Keep voting! There are more than 22 people on this forum! There are almost 15,000!!!


----------



## iheartfish:) (Jan 19, 2011)

I like your enthusiasm!


----------



## snyderguy (Feb 9, 2010)

This is a really close poll


----------



## cossie (Dec 19, 2010)

Synderguy you fancy sending me one for next month?


----------



## snyderguy (Feb 9, 2010)

I did this month!  But I may send another in for next month if I can get a good picture of my fish


----------



## cossie (Dec 19, 2010)

Thats what i ment lol


----------



## iheartfish:) (Jan 19, 2011)

Grrrr, guys, why isn't anyone voting for the peacock bass!?? Come on! Or just vote for anything!!!! 

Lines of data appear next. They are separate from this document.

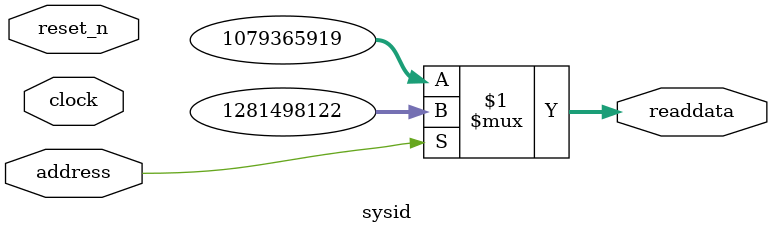
<source format=v>

`timescale 1ns / 1ps
// synthesis translate_on

// turn off superfluous verilog processor warnings 
// altera message_level Level1 
// altera message_off 10034 10035 10036 10037 10230 10240 10030 

module sysid (
               // inputs:
                address,
                clock,
                reset_n,

               // outputs:
                readdata
             )
;

  output  [ 31: 0] readdata;
  input            address;
  input            clock;
  input            reset_n;

  wire    [ 31: 0] readdata;
  //control_slave, which is an e_avalon_slave
  assign readdata = address ? 1281498122 : 1079365919;

endmodule


</source>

Seriously, is anyone voting anymore? Guys!!!!!!!!!! 

Great fish forum, when no one votes for the fish.


----------



## funlad3 (Oct 9, 2010)

Vote for mine!!!

Pick one, chews one, just don't share one! (Anyone get that? Or am I that tired? Yeah... Probably the latter...:fish:


----------



## iheartfish:) (Jan 19, 2011)

Funlad.... The "chews" isn't really working.... Get some sleep.


----------



## cossie (Dec 19, 2010)

lol 4 days till closing


----------



## funlad3 (Oct 9, 2010)

No, no! It makes sense! You can pick your nose and you can pick your friends, but you can't pick your friend's nose! Chew chew!!!


----------



## BettaFriend (Oct 14, 2010)

funlad3 said:


> No, no! It makes sense! You can pick your nose and you can pick your friends, but you can't pick your friend's nose! Chew chew!!!


What??


----------



## funlad3 (Oct 9, 2010)

Forget it...


----------



## iheartfish:) (Jan 19, 2011)

Is the whole "chew" thing a reference to some movie or something? Because it sounds like one of those things that you don't get unless you've seen a certain movie or something...


----------



## cossie (Dec 19, 2010)

1 more day and it looks like theres a clear winner!


----------



## cossie (Dec 19, 2010)

Congratulation Sam555, you have one february potm 2011.

TOS is ir possible you can put on on the potm winner on the home page.?


----------



## kay-bee (Dec 6, 2006)

Congrats Sam555!


----------